You can't apply the fixed cantilever deflection for the point load case, because there is no fixity at point B (the beam can rotate at B). You apparently (?) have access to tables for determining deflections and slopes for various loading and support conditions. For the uniform loading between A and B, you can calculate the deflection at C geometrically by using the slope of the deflection curve at B as the slope of the straight line deflection betwen B and C. Then, separately, find the deflection at C , from tables, for the point load case of a beam overhanging 2 supports with a load P at the free end, and set the deflections equal to solve for P. If you don't have tables, I guess you'll have to grind it out using calculus or shear-moment-slope-deflection diagrams. Did I understand your question correctly?

3. May 22, 2007

### Double A

Your response gets me going in the right direction. I'll try what you mentioned and see what I turn up with. If I run into difficulties I'll look for further consultation. Thanks for leading me in the right direction. I was not exactly sure how to find the deflection occuring at C based upon the loadings.

4. May 26, 2007

### haynewp

Use virtual work. Set the deflections equal for each case and solve for P. I would guess this is how your instructor wants it to be solved and not just by manipulating existing tables.

5. Jan 27, 2009

### deviferr

I agree with haynewp

6. Jan 28, 2009

### PhanthomJay

I disagree with haynewp. The problem statement lists table deflections and slopes for certain cases. I would guess this is how the instructor wants it to be solved, not by using tedious calculations. Only the instructor and Double A knows for sure, and he or she has probably graduated by now.

7. Jan 28, 2009

Just my feelings, but in an exam you'll not have tables and other aids to help, so your better of going through the numerical calculation method with calculus.

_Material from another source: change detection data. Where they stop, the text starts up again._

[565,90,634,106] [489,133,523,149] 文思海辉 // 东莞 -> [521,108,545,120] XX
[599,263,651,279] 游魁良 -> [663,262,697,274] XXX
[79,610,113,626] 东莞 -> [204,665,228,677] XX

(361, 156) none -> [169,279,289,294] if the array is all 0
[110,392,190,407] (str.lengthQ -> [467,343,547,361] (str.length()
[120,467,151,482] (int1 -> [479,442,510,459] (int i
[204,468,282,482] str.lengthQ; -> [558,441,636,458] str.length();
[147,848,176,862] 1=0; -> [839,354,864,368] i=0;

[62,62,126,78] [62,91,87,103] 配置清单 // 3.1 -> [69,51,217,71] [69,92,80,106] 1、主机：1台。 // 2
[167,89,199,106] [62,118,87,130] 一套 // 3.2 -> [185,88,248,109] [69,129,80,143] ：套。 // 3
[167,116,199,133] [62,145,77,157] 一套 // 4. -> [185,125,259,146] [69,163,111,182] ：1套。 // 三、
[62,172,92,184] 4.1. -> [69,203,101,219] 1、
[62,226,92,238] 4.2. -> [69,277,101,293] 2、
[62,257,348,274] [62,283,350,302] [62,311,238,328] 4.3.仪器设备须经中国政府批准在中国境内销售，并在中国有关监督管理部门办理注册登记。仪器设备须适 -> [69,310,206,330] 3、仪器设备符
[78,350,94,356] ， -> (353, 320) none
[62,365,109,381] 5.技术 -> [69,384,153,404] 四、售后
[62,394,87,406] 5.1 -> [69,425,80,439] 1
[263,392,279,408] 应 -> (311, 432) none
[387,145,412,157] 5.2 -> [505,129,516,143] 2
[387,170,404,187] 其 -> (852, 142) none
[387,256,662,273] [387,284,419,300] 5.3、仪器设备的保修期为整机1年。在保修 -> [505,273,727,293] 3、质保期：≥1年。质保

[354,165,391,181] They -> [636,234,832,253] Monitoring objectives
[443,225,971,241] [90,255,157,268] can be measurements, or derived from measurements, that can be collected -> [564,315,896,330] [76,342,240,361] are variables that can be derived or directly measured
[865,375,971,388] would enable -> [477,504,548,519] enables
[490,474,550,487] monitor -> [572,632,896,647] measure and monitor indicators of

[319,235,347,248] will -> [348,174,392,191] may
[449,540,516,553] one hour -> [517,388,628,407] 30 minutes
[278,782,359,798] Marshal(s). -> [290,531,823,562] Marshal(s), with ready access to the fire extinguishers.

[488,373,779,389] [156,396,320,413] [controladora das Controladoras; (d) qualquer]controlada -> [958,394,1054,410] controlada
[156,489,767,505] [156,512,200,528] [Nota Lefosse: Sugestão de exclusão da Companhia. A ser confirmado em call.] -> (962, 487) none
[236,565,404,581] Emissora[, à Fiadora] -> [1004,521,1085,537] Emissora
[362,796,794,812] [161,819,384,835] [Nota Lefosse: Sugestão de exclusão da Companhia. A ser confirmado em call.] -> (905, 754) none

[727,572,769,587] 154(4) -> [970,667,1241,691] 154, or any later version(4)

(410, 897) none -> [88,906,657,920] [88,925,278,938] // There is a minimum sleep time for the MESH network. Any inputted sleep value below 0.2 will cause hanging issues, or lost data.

You can solve this using maculay method, well as far as i can see.

I have not really looked at it, so maybe no help. But seems to me you need to calculate the deflection at c when the load is applied between a and b.

I would then calculate how much load i would need to apply to c in order to deflect c downwards by the value of the deflection upwards, thus deflecting c back to zero.

Done something similar to this, if i find the notes i will post them.

8. Dec 24, 2009

### bcoub

hey guys~
i think i have found something,
1- deflection caused by the uniform load = qL^3/24EI
where L is 10, as i remember..
2- deflection caused by p =2pL^3/3EI

^_^